# Piper on Sacraments



## Scott (Jun 3, 2005)

Someone posted something about John Piper coming to understand the sacraments as converying grace and not being just a memorial. Can anyone direct me to that resource (an article or whatever of his)? Thanks


----------



## RamistThomist (Jun 3, 2005)

I think it would be more accurate, from what I understand of Piper, to say that he has come to a more Reformed and less Baptistic view of the sacraments. A lot of Reformed Baptists--like Beasley-Murray--have done similar. Now, I don't know how this would co-op with his credobaptism.


----------



## Scott (Jun 3, 2005)

I rememebr reading something about him beleiving that something really happened during the Lord's Supper. It was more than a memory device.


----------



## puriteen18 (Jun 10, 2005)

I heard Piper once say that although we do recieve grace in the sacraments, that it is no more than the grace we receive in doing anything else out of faith. Then, if memory serves me correctly, he went on to list a few mundane activities that everyone performs at some time of the day.

He, I think, was making a point of sustaining grace.

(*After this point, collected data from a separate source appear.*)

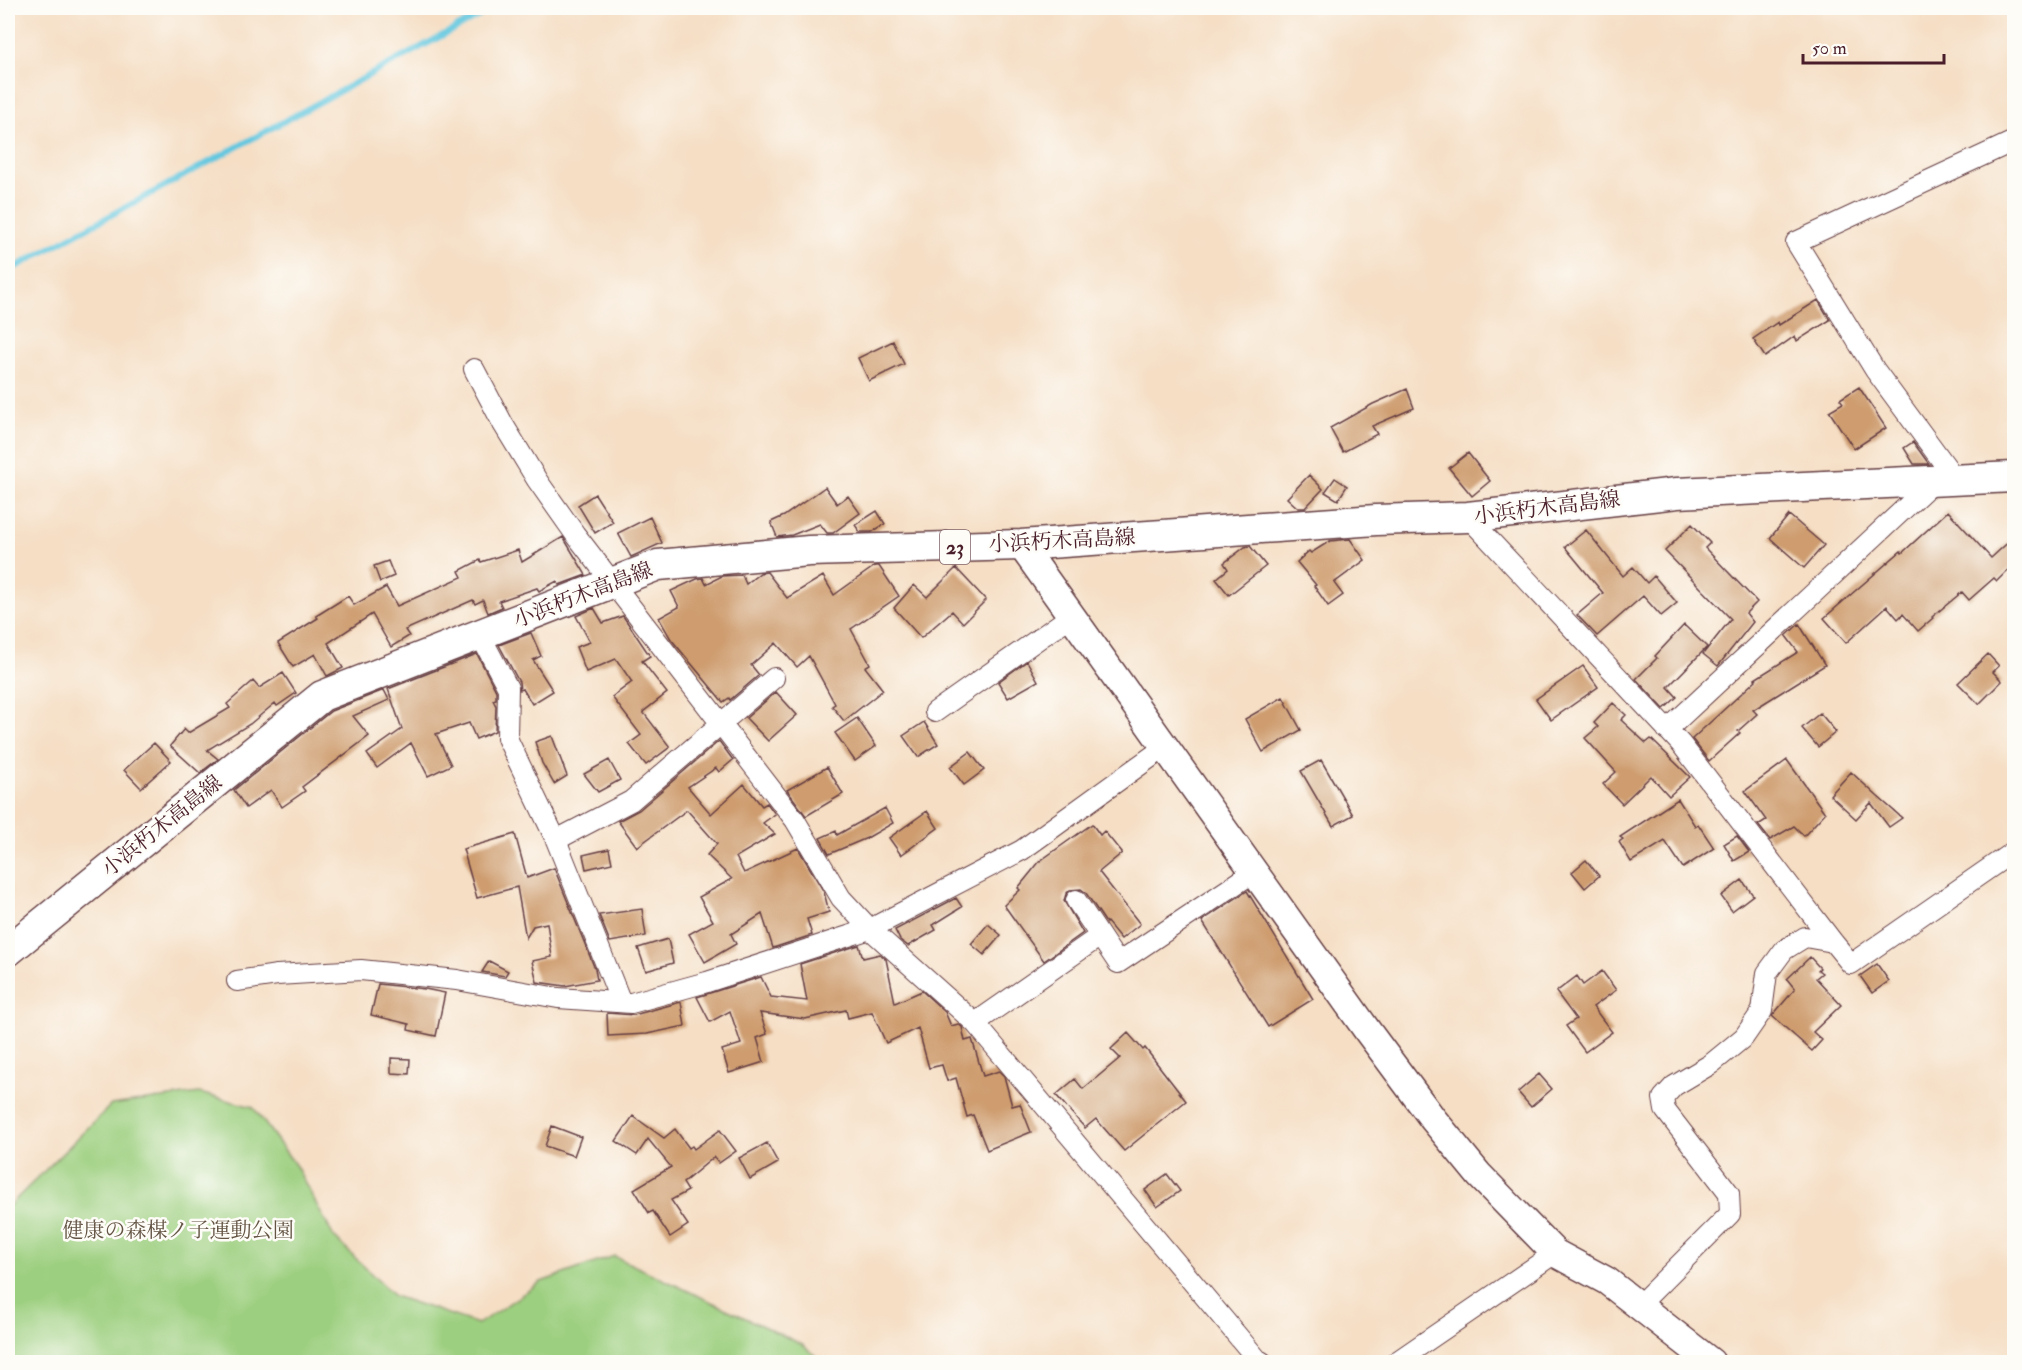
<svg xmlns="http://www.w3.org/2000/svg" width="2022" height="1370" viewBox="0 0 2022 1370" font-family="'IM FELL Double Pica','Noto Serif JP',serif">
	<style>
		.green { fill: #9ccf7f; stroke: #737755; stroke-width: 1.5 }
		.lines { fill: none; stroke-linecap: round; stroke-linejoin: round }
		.stream { stroke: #62c7df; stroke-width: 6 }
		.building { fill: #ce9c6e }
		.street-casing { stroke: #643c42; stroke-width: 22 }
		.secondary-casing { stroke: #643c42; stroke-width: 30 }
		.primary-casing { stroke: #643c42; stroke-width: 33 }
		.street { stroke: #fff; stroke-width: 20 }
		.secondary { stroke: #fff; stroke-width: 27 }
		.primary { stroke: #fff; stroke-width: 30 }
		.labels { text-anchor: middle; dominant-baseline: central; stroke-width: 5; stroke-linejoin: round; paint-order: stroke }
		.shield { fill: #fdfcf7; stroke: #806168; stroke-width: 1.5 }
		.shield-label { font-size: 20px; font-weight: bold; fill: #4a1f2b }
		.street-label { font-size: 21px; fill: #4a1f2b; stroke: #fdfcf7 }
		.park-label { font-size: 21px; fill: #635444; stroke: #fdfcf7 }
	</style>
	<rect width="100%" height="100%" fill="#fdfcf7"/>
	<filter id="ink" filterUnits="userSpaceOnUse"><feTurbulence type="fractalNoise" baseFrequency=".0167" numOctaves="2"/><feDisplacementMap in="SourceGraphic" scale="12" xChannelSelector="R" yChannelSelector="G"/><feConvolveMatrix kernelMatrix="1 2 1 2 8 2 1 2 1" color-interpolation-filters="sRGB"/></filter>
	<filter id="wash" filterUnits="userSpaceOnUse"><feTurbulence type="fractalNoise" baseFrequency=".008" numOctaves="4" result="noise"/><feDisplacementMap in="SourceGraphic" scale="24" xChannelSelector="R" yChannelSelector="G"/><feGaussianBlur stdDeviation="1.35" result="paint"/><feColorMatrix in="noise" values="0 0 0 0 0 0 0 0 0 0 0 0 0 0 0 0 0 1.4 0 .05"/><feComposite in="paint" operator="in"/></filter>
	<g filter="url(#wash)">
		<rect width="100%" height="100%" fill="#f5dec4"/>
		<path class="green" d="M 199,1093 L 253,1107 L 296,1166 L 334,1237 L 394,1296 L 478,1324 L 541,1282 L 614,1256 L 801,1344 L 823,1362 L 8,1362 L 8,1207 L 111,1105 Z"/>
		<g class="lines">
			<path class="stream" d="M 8,271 L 493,8"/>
		</g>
		<g id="blocks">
			<path class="building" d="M 1818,300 L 1830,320 L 1797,341 L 1795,336 L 1765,357 L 1753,339 L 1778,322 L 1779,325 Z
				M 893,341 L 904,364 L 869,381 L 858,358 Z
				M 1859,387 L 1886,428 L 1854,449 L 1829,411 L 1843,403 L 1840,399 Z
				M 1407,389 L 1414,408 L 1372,426 L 1377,434 L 1343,452 L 1330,428 L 1373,404 Z
				M 1913,442 L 1929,464 L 1914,464 L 1904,448 Z
				M 1468,453 L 1490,481 L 1472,496 L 1449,468 Z
				M 1309,475 L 1323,489 L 1305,508 L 1298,508 L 1287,498 Z
				M 1335,478 L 1347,486 L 1338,500 L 1325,492 Z
				M 825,487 L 837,504 L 848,496 L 860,513 L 833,533 L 827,533 L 820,524 L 792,535 L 777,537 L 771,522 L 784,516 Z
				M 595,494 L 613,522 L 595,533 L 578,505 Z
				M 877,511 L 885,524 L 872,532 L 860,532 L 855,525 Z
				M 1948,511 L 1991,558 L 2014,537 L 2014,564 L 1997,581 L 1994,578 L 1969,600 L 1962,592 L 1932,617 L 1933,618 L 1918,631 L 1903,614 L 1898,619 L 1887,606 L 1846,643 L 1824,618 L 1901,551 L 1902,553 Z
				M 1789,515 L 1824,545 L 1804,568 L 1770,538 Z
				M 650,517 L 662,543 L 631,557 L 618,533 Z
				M 1692,524 L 1710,543 L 1705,548 L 1757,602 L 1746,613 L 1753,622 L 1718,666 L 1703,654 L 1731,619 L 1665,551 Z
				M 1586,530 L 1623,576 L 1633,567 L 1647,583 L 1654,576 L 1677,603 L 1661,616 L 1643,596 L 1597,636 L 1577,615 L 1603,593 L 1565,547 Z
				M 563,537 L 586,575 L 559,585 L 557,581 L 539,591 L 537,588 L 499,601 L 502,607 L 488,613 L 483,600 L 475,604 L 473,600 L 405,630 L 409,636 L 391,647 L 372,614 L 328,643 L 343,668 L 327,676 L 315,654 L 293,667 L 278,643 L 318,618 L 316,616 L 348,596 L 354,605 L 386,587 L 397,606 L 462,577 L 459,571 L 480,560 L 481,562 L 518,550 L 522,562 Z
				M 1350,539 L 1365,560 L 1334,583 L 1343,595 L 1328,606 L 1314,586 L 1316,585 L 1297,562 L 1309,551 L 1311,553 L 1330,541 Z
				M 1250,546 L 1266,566 L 1229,595 L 1216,579 L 1228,569 L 1224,563 L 1245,547 Z
				M 388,561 L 394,576 L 380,582 L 374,566 Z
				M 875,566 L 879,566 L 899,596 L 851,629 L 870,664 L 865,667 L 883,690 L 844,721 L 832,706 L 835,704 L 809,656 L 797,667 L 776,643 L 751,665 L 759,675 L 730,700 L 729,698 L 723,702 L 671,639 L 659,618 L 679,607 L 671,591 L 697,579 L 703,578 L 706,584 L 722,576 L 742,575 L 746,584 L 760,573 L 767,572 L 787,598 L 823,576 L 834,595 Z
				M 956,568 L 986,600 L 963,623 L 952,611 L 921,638 L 894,608 L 914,585 L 927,597 Z
				M 594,608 L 603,623 L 623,616 L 650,656 L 642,661 L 667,693 L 643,712 L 670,747 L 646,765 L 629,744 L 641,735 L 612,697 L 632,682 L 616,659 L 586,672 L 576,647 L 590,642 L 576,616 Z
				M 1799,624 L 1825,665 L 1753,710 L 1757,714 L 1738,731 L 1740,733 L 1709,761 L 1692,739 L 1756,680 L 1755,679 L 1798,652 L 1786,636 Z
				M 1684,625 L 1707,647 L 1668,687 L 1677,697 L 1664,709 L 1636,679 L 1657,658 L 1655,656 Z
				M 531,633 L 541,656 L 533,660 L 553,691 L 532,704 L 523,689 L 520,690 L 519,682 L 499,645 Z
				M 477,654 L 496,691 L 496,699 L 493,700 L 496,706 L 495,731 L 476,739 L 469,723 L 436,734 L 451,765 L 428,776 L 411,743 L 377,768 L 367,754 L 402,729 L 388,689 Z
				M 1988,654 L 1999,666 L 1993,672 L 2002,681 L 1979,704 L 1958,683 Z
				M 1027,661 L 1038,681 L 1008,698 L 998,682 Z
				M 1583,666 L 1598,687 L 1551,720 L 1536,699 Z
				M 283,673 L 296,693 L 277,706 L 275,703 L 250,724 L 207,750 L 218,759 L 200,773 L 170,746 L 184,729 L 188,733 L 230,708 L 227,704 L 253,681 L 259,688 Z
				M 384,690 L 389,700 L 353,716 L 369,736 L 302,787 L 305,791 L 282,807 L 271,790 L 246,808 L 234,790 L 331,711 Z
				M 776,692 L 797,715 L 768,741 L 746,718 Z
				M 1283,697 L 1301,730 L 1263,752 L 1245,719 Z
				M 1613,703 L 1626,715 L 1621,720 L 1646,743 L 1651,739 L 1690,777 L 1669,796 L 1651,776 L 1622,804 L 1603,784 L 1616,772 L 1585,738 L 1598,727 L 1594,723 Z
				M 1820,713 L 1836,732 L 1818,747 L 1802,728 Z
				M 857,718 L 876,746 L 855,761 L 835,733 Z
				M 924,722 L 938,744 L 918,757 L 903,736 Z
				M 552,736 L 567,776 L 554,784 L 542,763 L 535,742 Z
				M 719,741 L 733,760 L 719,772 L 716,768 L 688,787 L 711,814 L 744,784 L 762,806 L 767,803 L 775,814 L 763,823 L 775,834 L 736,857 L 744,873 L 798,848 L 824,892 L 829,912 L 807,919 L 812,935 L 773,948 L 762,914 L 731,934 L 736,944 L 705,962 L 689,934 L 713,921 L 699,897 L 732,879 L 707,855 L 717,844 L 687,810 L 637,847 L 618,821 L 639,810 Z
				M 154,743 L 171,761 L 141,788 L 124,770 Z
				M 970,752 L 984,770 L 964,785 L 950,767 Z
				M 609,760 L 620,780 L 598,792 L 584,774 Z
				M 1321,760 L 1353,815 L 1333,826 L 1301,771 Z
				M 1787,760 L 1825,813 L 1804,836 L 1794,826 L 1770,840 L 1758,825 L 1766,820 L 1745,791 Z
				M 827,767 L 843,794 L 806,816 L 787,790 Z
				M 1851,772 L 1877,796 L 1902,818 L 1889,827 L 1871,803 L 1856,819 L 1830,795 Z
				M 1678,799 L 1695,826 L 1698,824 L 1714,848 L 1683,868 L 1665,841 L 1631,862 L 1619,842 L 1623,839 L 1620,837 Z
				M 885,808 L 893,823 L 867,838 L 829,854 L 820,838 L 836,831 L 837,835 Z
				M 927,811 L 938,828 L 901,855 L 889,838 Z
				M 1092,824 L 1100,835 L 1104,831 L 1122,853 L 1099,872 L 1140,924 L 1121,939 L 1107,922 L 1106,923 L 1086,893 L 1081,889 L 1070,890 L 1066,894 L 1064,901 L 1083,933 L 1044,961 L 1004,905 L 1020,890 L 1018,888 L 1040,861 Z
				M 515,834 L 527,878 L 554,868 L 595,969 L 597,980 L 565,986 L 537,982 L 532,961 L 552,957 L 547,923 L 533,926 L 526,938 L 517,887 L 477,898 L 463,849 Z
				M 1737,836 L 1749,852 L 1734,861 L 1724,844 Z
				M 609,849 L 612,863 L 586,869 L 583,855 Z
				M 1586,860 L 1599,876 L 1585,888 L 1572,872 Z
				M 1742,880 L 1753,895 L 1732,911 L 1721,896 Z
				M 1247,891 L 1313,999 L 1268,1027 L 1202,921 Z
				M 956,898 L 962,907 L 933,925 L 936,930 L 908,946 L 900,940 L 895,930 Z
				M 642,909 L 646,936 L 610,942 L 599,915 Z
				M 988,924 L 1001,935 L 984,955 L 971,944 Z
				M 668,939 L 673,963 L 646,971 L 638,948 Z
				M 859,945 L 863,958 L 880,954 L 886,959 L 895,1003 L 922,991 L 945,1012 L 951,1026 L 958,1024 L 962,1027 L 965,1041 L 972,1039 L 983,1076 L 999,1071 L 1004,1076 L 1012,1106 L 1020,1104 L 1031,1132 L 987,1150 L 973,1115 L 967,1117 L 956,1078 L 947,1081 L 942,1065 L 929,1068 L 918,1028 L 886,1043 L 872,1012 L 848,1018 L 846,1010 L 805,1019 L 760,1013 L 767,1034 L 757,1038 L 764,1062 L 729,1073 L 722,1050 L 741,1044 L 730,1011 L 710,1022 L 697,997 L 761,977 L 771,997 L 807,1001 L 800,964 Z
				M 1810,957 L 1820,968 L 1818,970 L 1822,973 L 1816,978 L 1841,1005 L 1813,1032 L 1822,1040 L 1812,1051 L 1772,1016 L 1795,989 L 1787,979 Z
				M 489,961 L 508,971 L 505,976 L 482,972 Z
				M 1877,964 L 1889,981 L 1872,993 L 1860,976 Z
				M 1602,971 L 1616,990 L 1593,1007 L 1612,1032 L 1585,1052 L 1566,1026 L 1576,1019 L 1556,992 L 1577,976 L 1583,985 Z
				M 378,984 L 425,989 L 445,993 L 436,1036 L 408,1030 L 409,1024 L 371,1015 Z
				M 681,1002 L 685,1026 L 647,1034 L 608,1036 L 607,1013 L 634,1015 Z
				M 1128,1033 L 1143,1050 L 1145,1048 L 1186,1101 L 1124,1151 L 1096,1119 L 1085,1128 L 1056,1095 L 1075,1079 L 1083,1089 L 1120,1058 L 1111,1049 Z
				M 391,1058 L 410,1059 L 409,1074 L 391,1073 Z
				M 1539,1074 L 1552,1089 L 1531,1107 L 1518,1092 Z
				M 633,1116 L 664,1138 L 675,1129 L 689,1148 L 692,1146 L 694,1149 L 720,1130 L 736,1151 L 719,1163 L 714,1157 L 683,1183 L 688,1191 L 671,1200 L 688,1225 L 670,1237 L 653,1211 L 649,1213 L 634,1189 L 671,1167 L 648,1139 L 637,1155 L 616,1141 Z
				M 552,1126 L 581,1137 L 574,1156 L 545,1146 Z
				M 767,1143 L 778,1163 L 750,1179 L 739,1158 Z
				M 1167,1174 L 1180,1191 L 1157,1207 L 1145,1190 Z"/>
		</g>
	</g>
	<g filter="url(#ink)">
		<use href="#blocks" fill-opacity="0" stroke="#643c42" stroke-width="1.5"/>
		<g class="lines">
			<g class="street-casing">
				<path id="street" d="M 474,369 L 503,424 L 537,480 L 575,534 L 795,820 L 841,898 L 870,929 L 975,1023 L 1257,1359 L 1262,1362
					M 1956,480 L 1875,370 L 1796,242 L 2014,141
					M 1468,517 L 1681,744 L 1833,942 L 1851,964 L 2014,851
					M 480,635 L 508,688 L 507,738 L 556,840 L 621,1002
					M 935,712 L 1071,616
					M 1667,730 L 1933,482
					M 556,840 L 631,801 L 774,678
					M 1076,900 L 1118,963 L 1254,872
					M 237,981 L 277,975 L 361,970 L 457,980 L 558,998 L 631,1003 L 707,982 L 870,929 L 1022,850 L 1165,747
					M 975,1023 L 1100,936
					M 1638,1306 L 1730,1214 L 1729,1193 L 1665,1110 L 1663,1098 L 1674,1086 L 1711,1064 L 1744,1037 L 1762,1011 L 1767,973 L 1784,950 L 1805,937 L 1833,942
					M 1396,1362 L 1555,1253"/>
			</g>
			<g class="secondary-casing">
				<path id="secondary" d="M 1021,545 L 1369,1033 L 1433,1119 L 1479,1175 L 1555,1253 L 1607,1281 L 1711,1362"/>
			</g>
			<g class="primary-casing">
				<path id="primary" d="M 8,951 L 322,696 L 658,565 L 809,551 L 1021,545 L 1376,520 L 1468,517 L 1677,493 L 2014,477"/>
			</g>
			<use href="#street" class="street"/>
			<use href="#secondary" class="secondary"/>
			<use href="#primary" class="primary"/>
		</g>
	</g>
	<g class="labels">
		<rect class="shield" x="940" y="530" width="30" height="34" rx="4.5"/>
		<g class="shield-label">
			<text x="955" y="547">23</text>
		</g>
		<g class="street-label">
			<text transform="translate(1547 508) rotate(-7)">小浜朽木高島線</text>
			<text transform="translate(1062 541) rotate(-3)">小浜朽木高島線</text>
			<text transform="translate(583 595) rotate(-21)">小浜朽木高島線</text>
			<text transform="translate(162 826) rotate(-39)">小浜朽木高島線</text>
		</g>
		<g class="park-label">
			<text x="178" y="1230">健康の森楳ノ子運動公園</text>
		</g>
	</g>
	<rect width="2022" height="1370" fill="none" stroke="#fdfcf7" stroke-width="30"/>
	<path d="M1803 54v9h141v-9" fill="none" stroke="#4a1f2b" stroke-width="3"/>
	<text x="1812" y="54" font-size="18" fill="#4a1f2b" stroke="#fdfcf7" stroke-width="4.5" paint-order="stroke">50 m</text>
</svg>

It was hearing this that really turned me off Piper.

(_And now to venture out upon a small tangent_)

The problem with most "Reformed" Baptists is that they are really nothing more than five-pointers. It seems that even those that claim to hold to the 1689 haven't read it thoroughly enough.

If these would just follow the 1689 confession and catechism it would be okay, since they both teach that worthy recievers do spiritually commune with the body and blood of Christ.

Historically speaking, there is nothing "Baptistic" about the memorial view, atleast in the Particular Baptist line. 

The memorial veiw seems to be adopted from the Free Will Baptists, or perhaps even the Mennonites around the end of the nineteenth century.


----------